Labor Conference Examines Trade Unionism Today
By Andrea Estrada
Hostility to trade unionism on the part of American conservatives has been a feature of this country’s political landscape for decades. That animosity will likely be at the forefront over the next few months as Congress begins debate on the Employee Free Choice Act, the first major effort to reform American labor law in more than 60 years.
In anticipation of that legislative fight, scholars from around the world will gather at UCSB for a conference titled “The American Right and U.S. Labor: Politics, Ideology, and Imagination.” According to conference director Nelson Lichtenstein, participants will explore the legal, rhetorical, economic, and political resources that political conservatives have deployed to marginalize and delegitimize self-organization among American workers today and over the last century.

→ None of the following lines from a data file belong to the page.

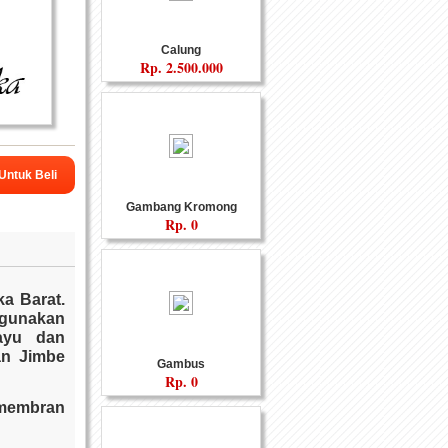
Calung
Rp.
2.500.000
Custom
Souvenir Fiber
 Untuk Beli
Gambang Kromong
Rp.
0
ka Barat.
ggunakan
ayu dan
an Jimbe
Gambus
nyaman
Gamelan
Rp.
0
, membran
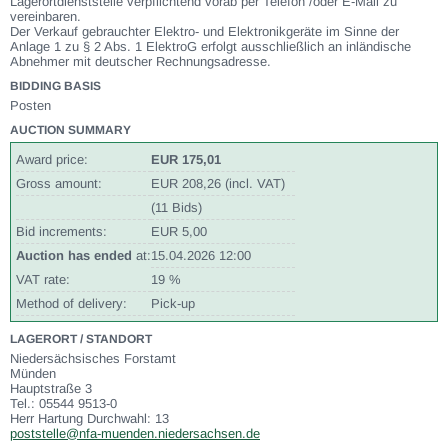
Lagerortdienststelle verpflichtend vorab per Telefon /oder E-Mail zu
vereinbaren.
Der Verkauf gebrauchter Elektro- und Elektronikgeräte im Sinne der
Anlage 1 zu § 2 Abs. 1 ElektroG erfolgt ausschließlich an inländische
Abnehmer mit deutscher Rechnungsadresse.
BIDDING BASIS
Posten
AUCTION SUMMARY
Award price:
EUR 175,01
Gross amount:
EUR 208,26 (incl. VAT)
(11 Bids)
Bid increments:
EUR 5,00
Auction has ended
at:
15.04.2026 12:00
VAT rate:
19 %
Method of delivery:
Pick-up
LAGERORT / STANDORT
Niedersächsisches Forstamt
Münden
Hauptstraße 3
Tel.: 05544 9513-0
Herr Hartung Durchwahl: 13
poststelle@nfa-muenden.niedersachsen.de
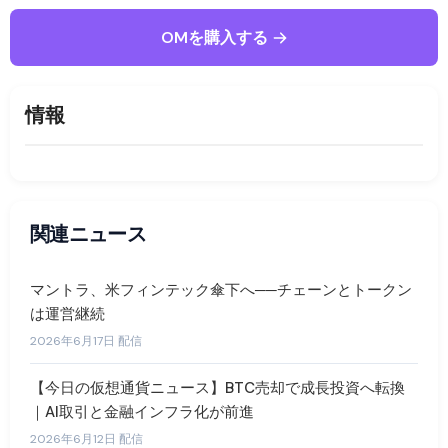
OMを購入する
情報
関連ニュース
マントラ、米フィンテック傘下へ──チェーンとトークン
は運営継続
2026年6月17日 配信
【今日の仮想通貨ニュース】BTC売却で成長投資へ転換
｜AI取引と金融インフラ化が前進
2026年6月12日 配信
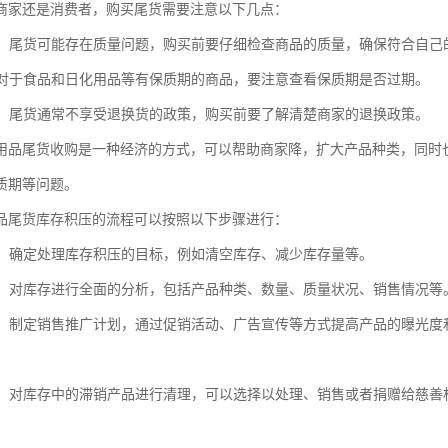
商家还是消费者，购买尾货需要注意以下几点：
问题：尾货可能存在质量问题，购买前要仔细检查商品的质量，确保符合自己
期：对于食品和日化用品等有保质期的商品，要注意查看保质期是否过期。
政策：尾货通常不享受退换货的政策，购买前要了解清楚商家的退换政策。
用品尾货收购是一种经济的方式，可以帮助商家降，扩大产品种类，同时
质期等问题。
品尾货库存积压的流程可以按照以下步骤进行：
设定：确定处理库存积压的目标，例如清空库存、减少库存量等。
分析：对库存进行全面的分析，包括产品种类、数量、质量状况、销售情况
推广：制定销售推广计划，通过促销活动、广告宣传等方式提高产品的曝光
库存：对库存中的滞销产品进行清理，可以选择以处理、销售或者捐赠给慈
。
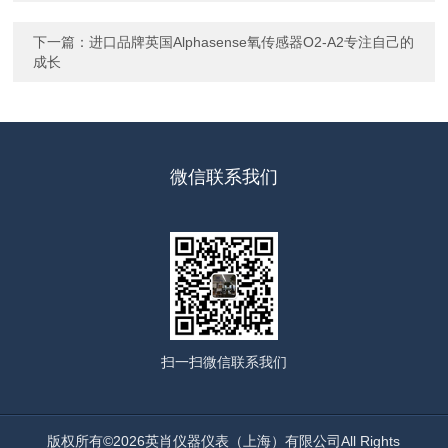
下一篇：
进口品牌英国Alphasense氧传感器O2-A2专注自己的
成长
微信联系我们
扫一扫
微信联系我们
版权所有©2026英肖仪器仪表（上海）有限公司All Rights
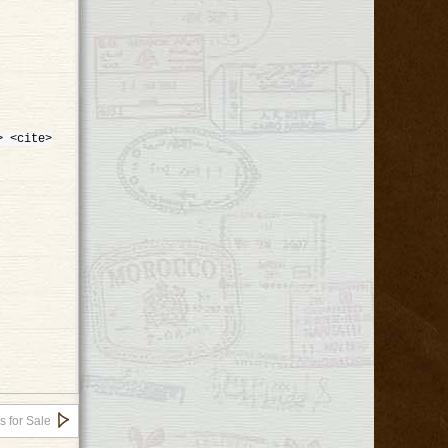
> <cite>
 for Sale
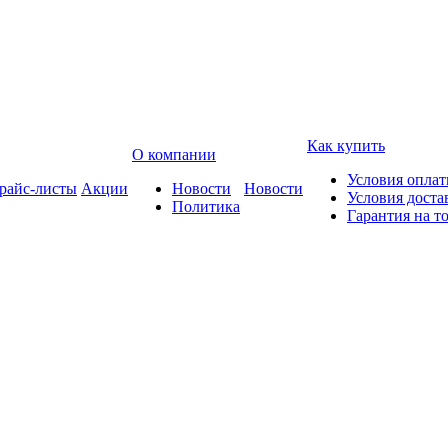
Как купить
О компании
Условия опла
райс-листы
Акции
Новости
Новости
Условия доста
Политика
Гарантия на т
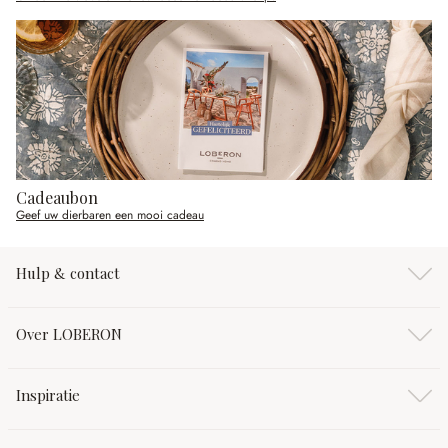
Cadeaubon
Geef uw dierbaren een mooi cadeau
Hulp & contact
Over LOBERON
Inspiratie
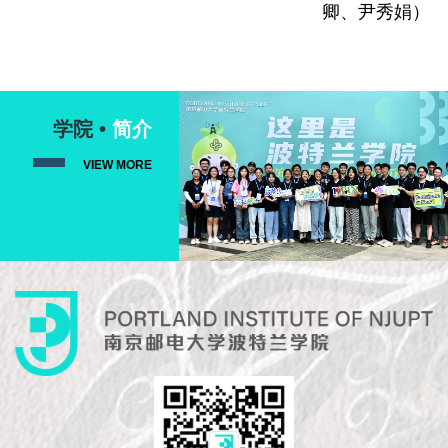
卿、尹秀娟）
学院 •
简介
VIEW MORE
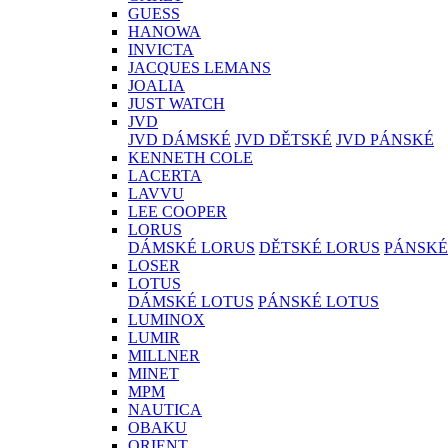
GUESS
HANOWA
INVICTA
JACQUES LEMANS
JOALIA
JUST WATCH
JVD
JVD DÁMSKÉ
JVD DĚTSKÉ
JVD PÁNSKÉ
KENNETH COLE
LACERTA
LAVVU
LEE COOPER
LORUS
DÁMSKÉ LORUS
DĚTSKÉ LORUS
PÁNSKÉ
LOSER
LOTUS
DÁMSKÉ LOTUS
PÁNSKÉ LOTUS
LUMINOX
LUMIR
MILLNER
MINET
MPM
NAUTICA
OBAKU
ORIENT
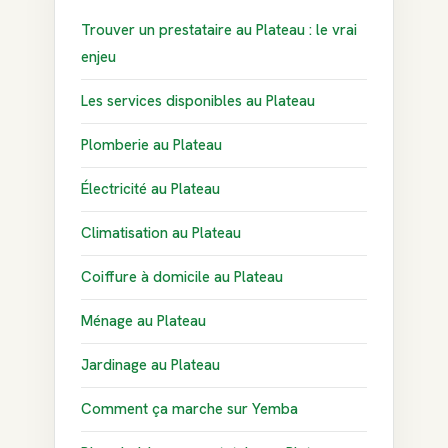
Trouver un prestataire au Plateau : le vrai
enjeu
Les services disponibles au Plateau
Plomberie au Plateau
Électricité au Plateau
Climatisation au Plateau
Coiffure à domicile au Plateau
Ménage au Plateau
Jardinage au Plateau
Comment ça marche sur Yemba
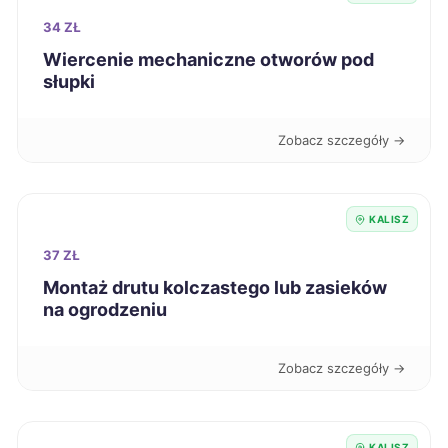
Sieradz
59 zł
34 ZŁ
Wiercenie mechaniczne otworów pod
Świdnica
59 zł
słupki
Wodzisław Śląski
59 zł
Zobacz szczegóły →
Toruń
60 zł
KALISZ
Nowy Sącz
60 zł
37 ZŁ
Montaż drutu kolczastego lub zasieków
Dąbrowa Górnicza
60 zł
na ogrodzeniu
Jaworzno
60 zł
Zobacz szczegóły →
Leszno
60 zł
TWÓJ REGION
KALISZ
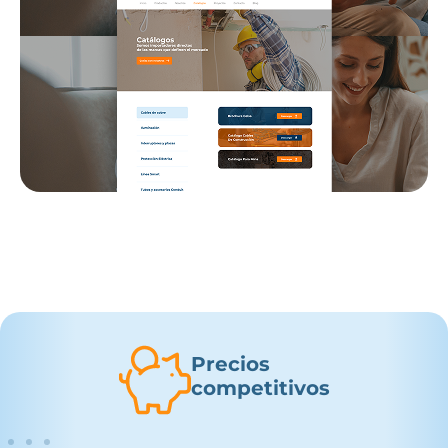
Precios
competitivos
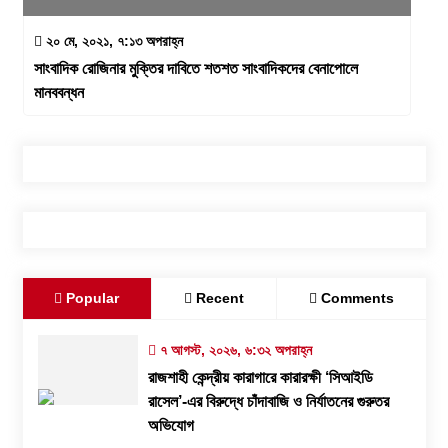
২০ মে, ২০২১, ৭:১৩ অপরাহ্ন
সাংবাদিক রোজিনার মুক্তির দাবিতে শতশত সাংবাদিকদের বেনাপোলে
মানববন্ধন
Popular
Recent
Comments
৭ আগস্ট, ২০২৬, ৬:৩২ অপরাহ্ন
রাজশাহী কেন্দ্রীয় কারাগারে কারারক্ষী ‘সিআইডি
রাসেল’-এর বিরুদ্ধে চাঁদাবাজি ও নির্যাতনের গুরুতর
অভিযোগ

The conference, which is open to the public, will take place January 16-17 in the McCune Conference Room, 6020 Humanities and Social Sciences Building.
“This conference offers participants an historical understanding of how and why proposed labor law reforms, such as the contemporary Employee Free Choice Act, have generated so much heated debate for so many years and under such a divergent set of economic and political circumstances,” said Lichtenstein, a professor of history and director of UCSB’s Center for the Study of Work, Labor, and Democracy.
The conference will cover a broad range of historical and legal topics from the Progressive Era to the present. Fred Feinstein, general counsel of the National Labor Relations Board during the Clinton administration, will give the keynote address. His talk is titled “Embattled for 30 Years.”
“The next few months promise to generate intense debate on key issues facing the labor movement, as well as working Americans in general,” said Lichtenstein. “The effort to pass — or defeat — the Employee Free Choice Act will be central to this fight, but so too are questions arising over the role labor will play in the bailout of the financial, housing, and automobile sectors of the economy and in the character of the economic stimulus package now being crafted by the Obama administration.
“An understanding and deconstruction of the opposition to U.S. trade unionism requires something more than mere condemnation,” he said. “That’s especially true during the next few years when an effort to reform American labor law, along with the rise of labor’s influence within the Democratic Party, is almost certain to generate a furious and determined counterattack from those who seek to limit its power and marginalize its legitimacy.”
The conference is sponsored by the Center for the Study of Work, Labor, and Democracy, the campus’s Interdisciplinary Humanities Center, history department, College of Letters and Sciences, and Hull Chair in Feminist Studies; UCLA’s Institute for Research on Labor and Employment; and the University of Pennsylvania Press.